Aux termes de cette analyse, peut-on dire que les relations Europe-Afrique sont empreintes d’un esprit nouveau dominé par le respect des droits de l’homme, l’état de droit et la bonne gouvernance ? Plusieurs considérations amènent à nuancer la réponse à cette interrogation.

D’abord, l’analyse de la clause révèle qu’elle n’a été appliquée qu’aux seuls pays africains, et encore d’une manière limitée et discriminatoire. Pourtant, les textes en matière de droits de l’homme visent les deux parties, mais dans la pratique l’Union européenne n’assume aucune obligation dans ce domaine, même si à son niveau des déficiences sont parfois constatées. En outre, l’analyse du rôle du Conseil dans le déclenchement de la procédure des sanctions, ainsi que son rôle dans le dialogue politique renforce la prédominance des institutions européennes, ce qui aboutit à leur donner un rôle prépondérant dans la coopération au développement.

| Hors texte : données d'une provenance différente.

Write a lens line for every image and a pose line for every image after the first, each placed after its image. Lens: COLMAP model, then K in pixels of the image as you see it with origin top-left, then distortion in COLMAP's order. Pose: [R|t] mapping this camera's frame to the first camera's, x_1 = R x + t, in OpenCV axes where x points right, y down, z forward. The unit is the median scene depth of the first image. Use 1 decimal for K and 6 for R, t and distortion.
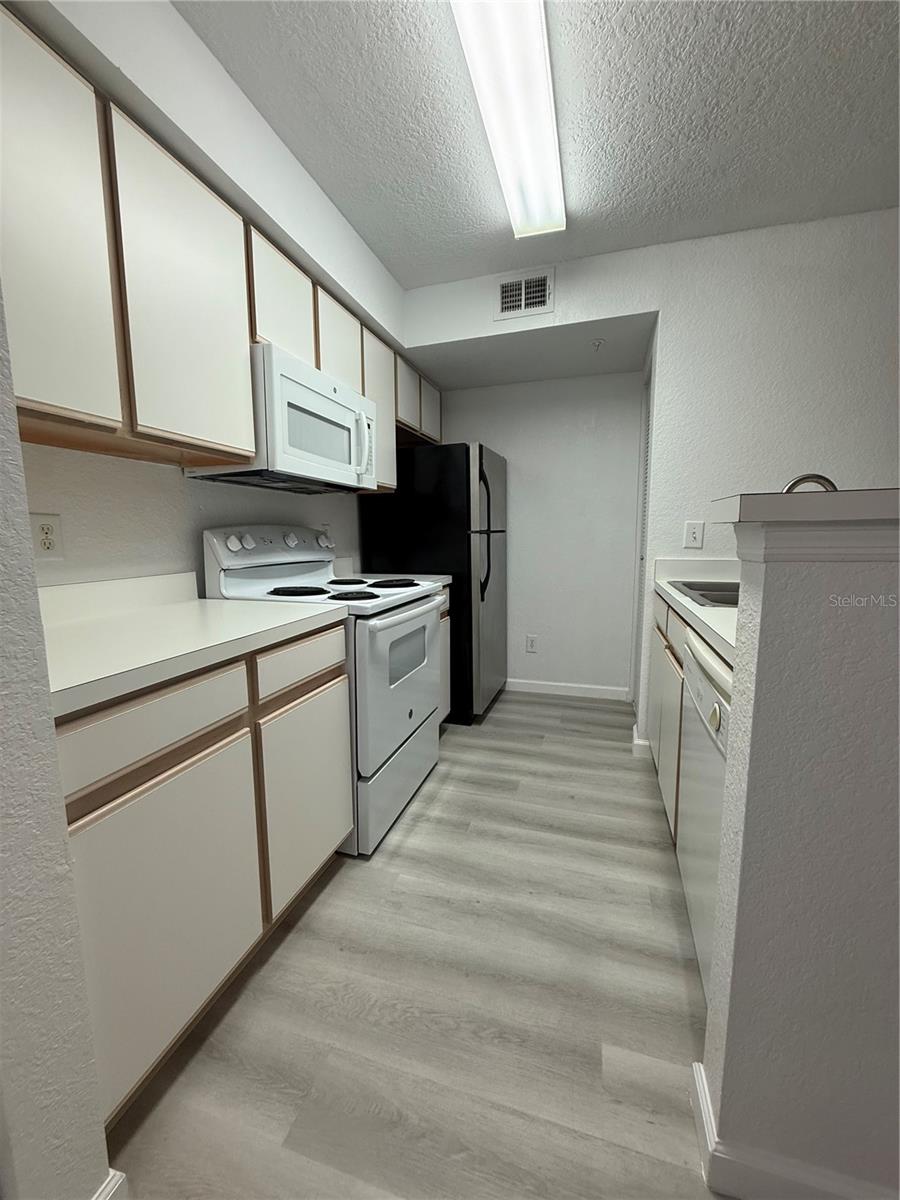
lens RADIAL K [[475.4, 0, 452.9], [0, 475.4, 598.1], [0, 0, 1]] dist [-0.002424, 0.000683]
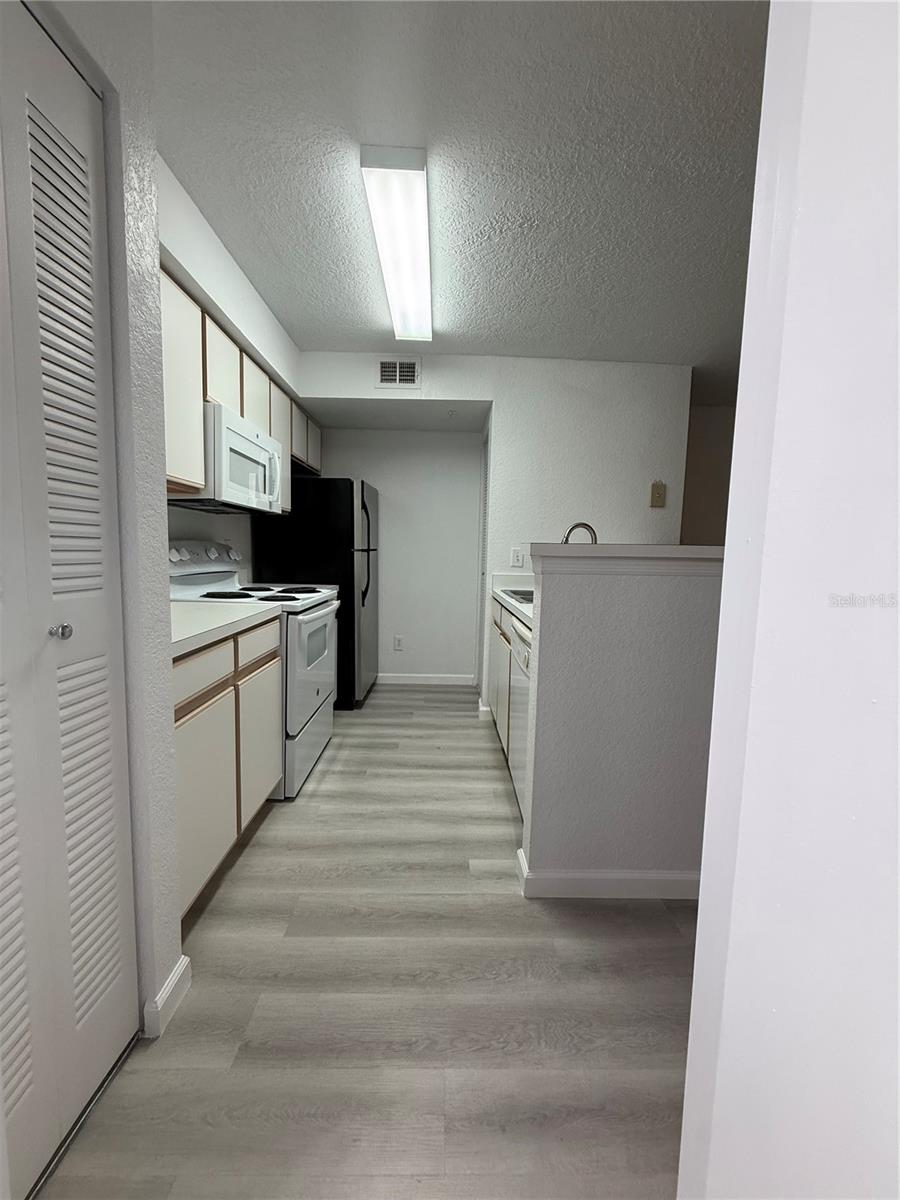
lens RADIAL K [[475.4, 0, 454.9], [0, 475.4, 599.9], [0, 0, 1]] dist [-0.002424, 0.000683]
pose [[0.947022, -0.001441, 0.321166, -0.176101], [0.010723, 0.999574, -0.027135, 0.041275], [-0.320990, 0.029141, 0.946634, -0.391562]]
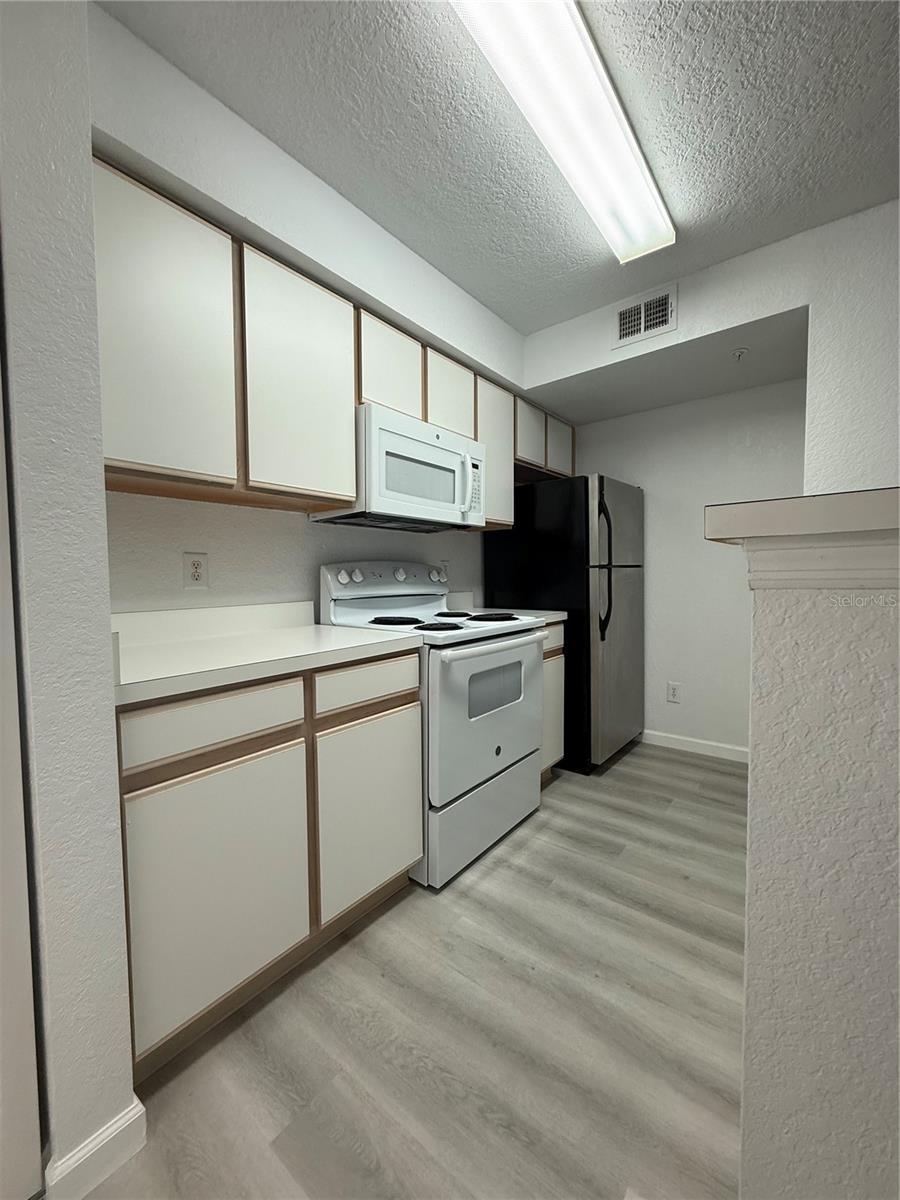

Ensuite, les limites de la clause résident dans l’absence d’un catalogue formel des droits protégés, le seul moyen de les identifier consistant à se référer aux standards internationaux de protection des droits de l’homme figurant dans les conventions internationales à caractère universel ou régional. Cette absence de catalogue permet cependant une interprétation et une application des droits de l’homme, de la démocratie et de l’état de droit en fonction du contexte historique, culturel, économique; l’universalité de ces notions devant d’ailleurs être relativisée.

On est en droit également de s’interroger sur l’imprécision des mécanismes d’évaluation de la situation des droits de l’homme dans les pays africains, dont il n’est pas certain qu’ils offrent toujours toutes les garanties d’objectivité.

Enfin, les sanctions qui peuvent être appliquées restent imprécises. Sans doute précise-t-on qu’elles doivent être appropriées, mais cette formulation permet le choix d’un éventail de mesures dont on peut craindre le caractère discrétionnaire, partisan et inopérant. La seule qui est nommément désignée est la suspension de l’accord de partenariat. Boutros Ghali, ancien Secrétaire général des Nations Unies, a émis à cet égard des réserves quant à la pertinence des sanctions notamment économiques, au vu des conséquences qu’elles peuvent avoir sur les populations.

L’insertion de la clause droits de l’homme dans le partenariat ACP-UE a permis de passer d’une aide au développement sans condition à une aide grevée d’une clause suspensive, à savoir le respect des droits de l’homme, de l’état de droit et de la démocratie.

Si la clause n’est pas comme à l’origine une simple déclaration d’intention, elle est aujourd’hui, depuis l’accord de Cotonou, encadrée juridiquement et assortie de la possibilité de sanctions. Mais dans la réalité, ces notions n’imprègnent pas l’ensemble des relations entre l’Union européenne et les pays ACP, au point qu’on peut se demander si les droits de l’homme, la démocratie et l’état de droit ne sont pas devenus des thèmes marginaux dans le dialogue Europe - Afrique.